» **What you should do**: According to the text on AB 109, what did the U.S. Supreme Court find in Brown v. Plata?
-- begin Text provided --
Assembly Bill (AB) 109, one of the largest criminal justice disbursements in the nation, allocates billions annually to California’s 58 counties for providing services, treatment, and supervision to people with low-level offenses (AB 109, 2011). For nearly 15 years, counties have funneled these dollars directly into law enforcement’s coffers (CJCJ, 2024). Yet, as California finds itself on the brink of an economic crisis and contemplates the unfunded requirements of last year’s Prop 36, AB 109 funds could offer a solution (La, 2025; Prop 36, 2024).
Also known as Public Safety Realignment, AB 109 was designed to address the crisis of its moment. In 2011, California prisons were dangerously overcrowded, subjecting approximately 150,000 incarcerated people (DOJ, 2012) to inhumane and unconstitutional treatment. An average of one person died every week as a result of poor healthcare and living conditions in state prisons (Plata v. Schwarzenegger, 2009). The U.S. Supreme Court’s opinion in Brown v. Plata found that California had violated the Eighth Amendment and directed the state to cut its prison population (Brown v. Plata, 2011). California’s AB 109, passed just months after the decision, quickly addressed overcrowding by shifting responsibility for thousands of people with non-serious, nonviolent, and non-sexual offenses from the state prison system into county-run jails and probation departments (CJCJ, 2012).
-- end Text provided --
-- begin Excerpted records --
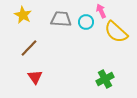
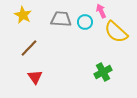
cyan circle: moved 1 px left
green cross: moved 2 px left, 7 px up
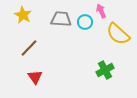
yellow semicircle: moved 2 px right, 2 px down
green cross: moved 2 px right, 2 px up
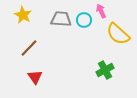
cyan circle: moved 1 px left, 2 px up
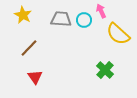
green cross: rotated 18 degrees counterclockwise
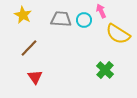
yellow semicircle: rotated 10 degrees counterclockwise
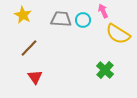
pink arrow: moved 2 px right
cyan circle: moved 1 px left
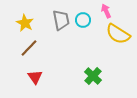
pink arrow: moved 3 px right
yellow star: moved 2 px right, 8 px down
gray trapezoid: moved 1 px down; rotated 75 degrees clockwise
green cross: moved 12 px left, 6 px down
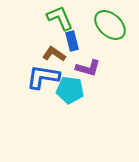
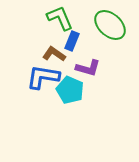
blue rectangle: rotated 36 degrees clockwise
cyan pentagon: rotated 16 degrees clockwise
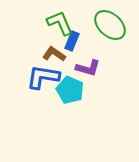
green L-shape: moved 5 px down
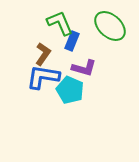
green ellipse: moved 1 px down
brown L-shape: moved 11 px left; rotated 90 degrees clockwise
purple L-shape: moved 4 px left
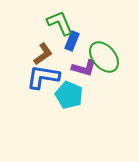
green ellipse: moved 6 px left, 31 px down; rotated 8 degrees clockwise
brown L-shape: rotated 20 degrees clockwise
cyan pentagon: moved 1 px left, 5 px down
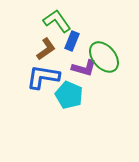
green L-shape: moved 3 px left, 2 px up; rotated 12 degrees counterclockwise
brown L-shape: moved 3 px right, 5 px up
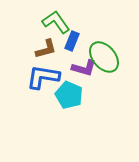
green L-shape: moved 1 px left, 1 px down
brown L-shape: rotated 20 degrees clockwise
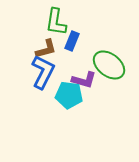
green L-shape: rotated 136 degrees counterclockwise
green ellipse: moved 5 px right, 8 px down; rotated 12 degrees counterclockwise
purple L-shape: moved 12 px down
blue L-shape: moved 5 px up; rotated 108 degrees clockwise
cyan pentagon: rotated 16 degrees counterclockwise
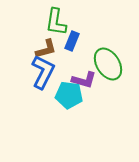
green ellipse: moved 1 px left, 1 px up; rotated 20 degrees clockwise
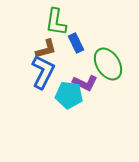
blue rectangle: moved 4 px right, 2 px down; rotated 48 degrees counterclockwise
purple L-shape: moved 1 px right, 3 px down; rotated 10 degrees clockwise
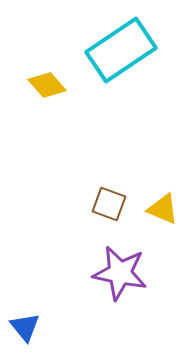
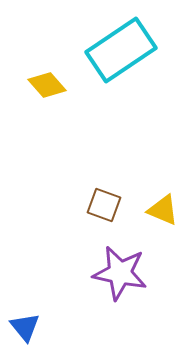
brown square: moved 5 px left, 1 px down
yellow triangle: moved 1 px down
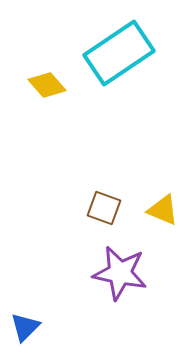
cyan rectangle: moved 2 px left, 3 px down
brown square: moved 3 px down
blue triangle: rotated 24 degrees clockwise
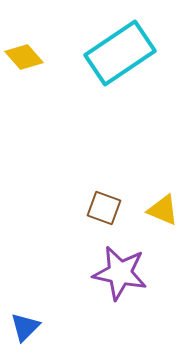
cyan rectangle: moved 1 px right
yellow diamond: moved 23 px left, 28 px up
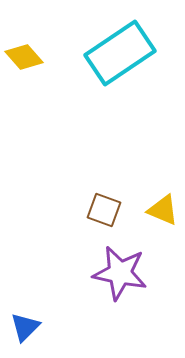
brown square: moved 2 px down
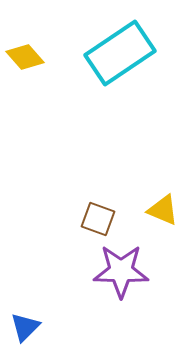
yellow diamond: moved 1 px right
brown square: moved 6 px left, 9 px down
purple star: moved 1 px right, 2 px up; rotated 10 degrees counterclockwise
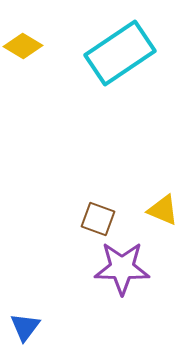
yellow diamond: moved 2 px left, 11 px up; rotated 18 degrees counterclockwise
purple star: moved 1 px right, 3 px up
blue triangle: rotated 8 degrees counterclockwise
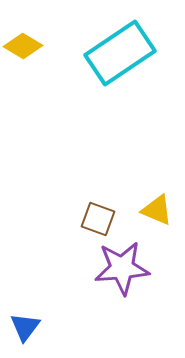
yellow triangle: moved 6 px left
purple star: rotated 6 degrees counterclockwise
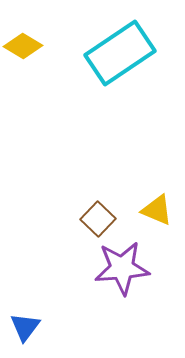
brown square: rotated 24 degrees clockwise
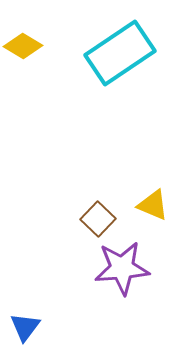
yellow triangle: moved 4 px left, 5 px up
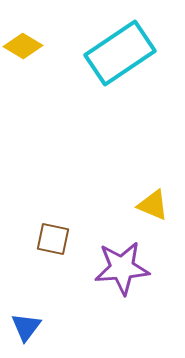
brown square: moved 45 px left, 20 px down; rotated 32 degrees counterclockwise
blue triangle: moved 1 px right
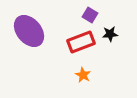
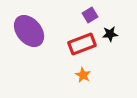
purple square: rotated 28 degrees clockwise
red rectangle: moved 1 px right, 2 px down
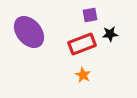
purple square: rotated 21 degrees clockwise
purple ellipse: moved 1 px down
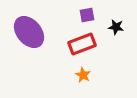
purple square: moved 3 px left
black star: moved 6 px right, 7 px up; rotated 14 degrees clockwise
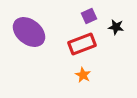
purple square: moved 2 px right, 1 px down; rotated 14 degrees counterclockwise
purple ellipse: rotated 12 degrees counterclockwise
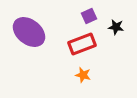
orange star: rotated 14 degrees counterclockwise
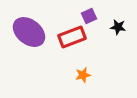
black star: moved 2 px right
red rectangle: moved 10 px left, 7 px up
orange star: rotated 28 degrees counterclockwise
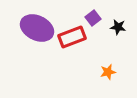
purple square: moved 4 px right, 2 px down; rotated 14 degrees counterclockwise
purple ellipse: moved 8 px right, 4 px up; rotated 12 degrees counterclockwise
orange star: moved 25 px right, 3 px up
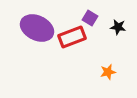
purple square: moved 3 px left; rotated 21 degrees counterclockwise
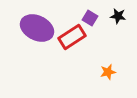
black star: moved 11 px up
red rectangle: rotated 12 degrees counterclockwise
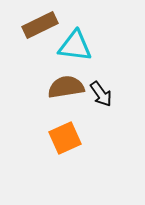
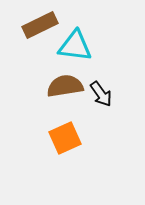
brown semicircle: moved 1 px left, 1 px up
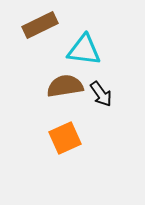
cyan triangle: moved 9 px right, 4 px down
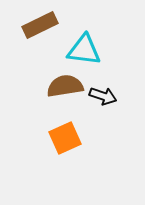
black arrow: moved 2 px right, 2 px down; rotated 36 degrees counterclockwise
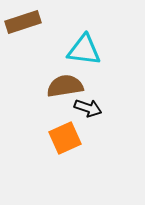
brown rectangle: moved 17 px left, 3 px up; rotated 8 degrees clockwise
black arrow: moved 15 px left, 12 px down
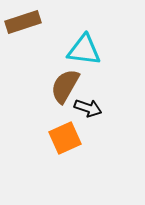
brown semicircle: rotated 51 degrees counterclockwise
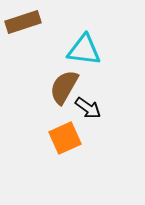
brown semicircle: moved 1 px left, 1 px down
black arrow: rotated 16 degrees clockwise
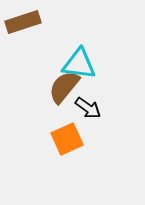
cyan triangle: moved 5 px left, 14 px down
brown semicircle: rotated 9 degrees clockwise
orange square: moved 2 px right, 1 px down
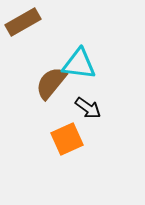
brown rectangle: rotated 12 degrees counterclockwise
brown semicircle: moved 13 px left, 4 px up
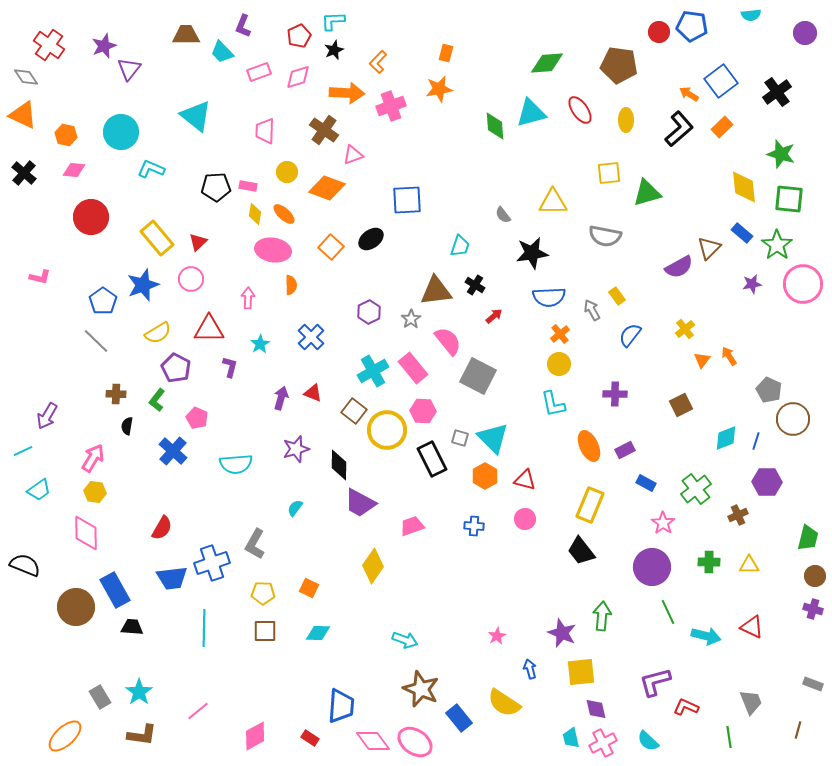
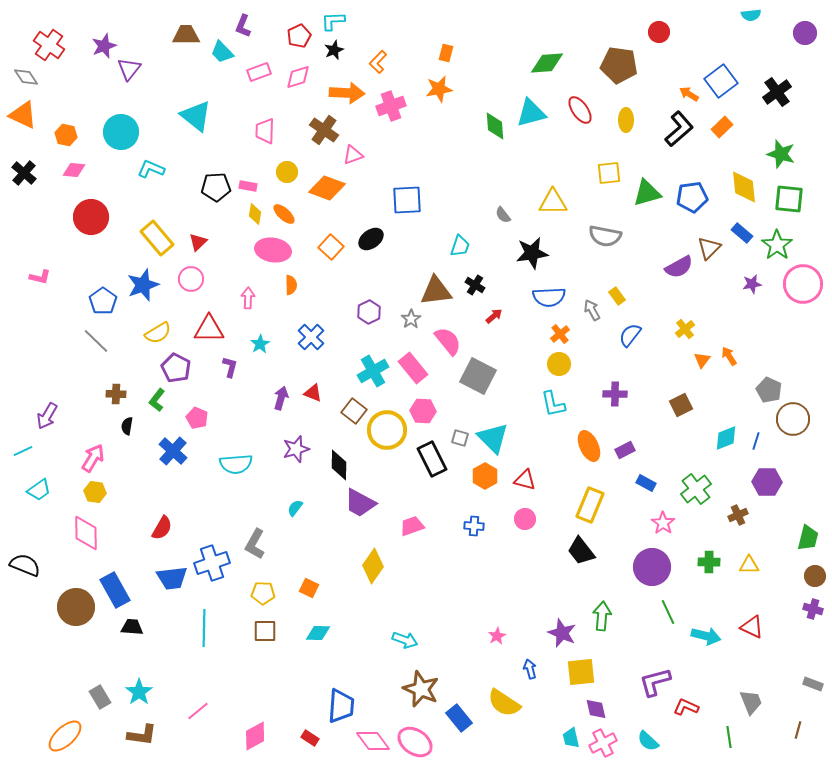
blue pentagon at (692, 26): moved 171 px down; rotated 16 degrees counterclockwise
-- end Excerpted records --
» **The answer**: It found that California had violated the Eighth Amendment and directed the state to cut its prison population.